Where does all this money come from?
We are borrowing it. Countries issue bonds which are like IOU’s with interest. As interest rates are very low (and negative in some cases) the cost of servicing this debt is very low. However, as countries issue all of this extra debt, will there be enough demand to buy it? Demand is strong but a lot of that demand comes from central banks themselves via QE – which is artificial. Without this intervention by central banks it is likely that supply would exceed demand and therefore borrowing costs would be materially higher.
The obvious question is surely there are consequences to all of this… and yes there are.
The most common effect of QE from a technical basis is a reduction of the value of your currency. However, there are a lot of moving parts here. As an example, without QE it is likely that the economic downturn would be significantly worse, which also has a negative impact to your currency. Therefore, it may actually be better, at least in the short to medium term for your currency to print some money.
In addition, currencies are quoted on a comparative basis – i.e. when you quote what the Australian dollar is, you compare to the USD, Euro etc. Therefore, if everyone prints money, they can’t all fall relative to each other.
Inflation is also associated with printing money.
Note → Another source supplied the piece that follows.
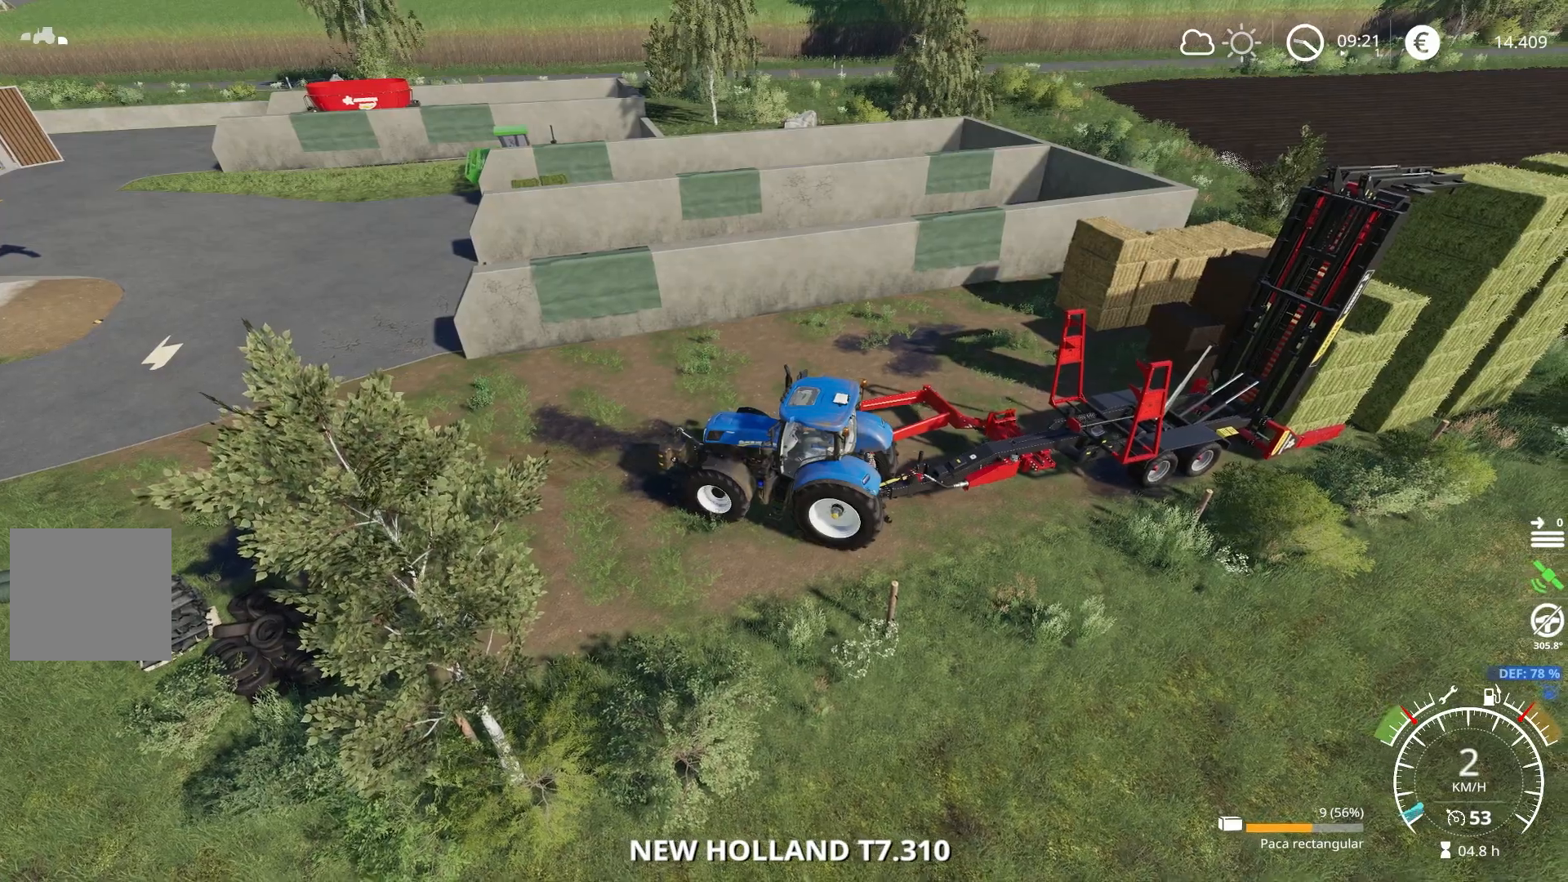
{"buttons": ["R2"], "left_stick": "center", "right_stick": "left", "events": [[134, "right_stick", "left"], [417, "R2", "down"]]}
But given the size of global demand shock (which has a deflationary effect) this is most likely not to be felt anytime soon.
Possibly the greatest risk is the voting population (and more importantly politicians) becoming convinced the answer to all our problems is to print money. History has shown that some amount of money can be printed without dire outcomes. In fact, it can even be a useful monetary policy tool when sparingly used. However, there are limits.
Unfortunately, no one knows where these limits lie, but it will be clear once it has been breached. Once crossed, there is no going back to the time before the breach was made to reverse the situation. Venezuela is the most recent example of using money printing in an attempt to solve other structural issues with their economy – sadly, the result has been an economic and humanitarian crisis.
Why isn’t printing money the solution to all of our problems?
Think of it this way - say you have 4 children and a 1 litre tub of ice cream in your freezer. Each child has $1 each which entitles them to 250ml of ice-cream. For those that want more ice-cream, they can either provide something that another child might want in exchange for all or part of their money, or of course make more ice cream.
Giving all the children an extra dollar will not result in them getting more. It will mean it just costs more (inflation) as you have more money chasing the same amount of goods.
There are really only 2 ways to lift a country’s standard of living. Increasing the productivity of the country and/or increase the country’s terms of trade – which is the price we sell our goods/services vs the prices we pay for other countries goods/services. Whilst we’d love to pay less for everything we buy and get more for everything we sell, so does every other country and therefore it usually comes down to supply and demand.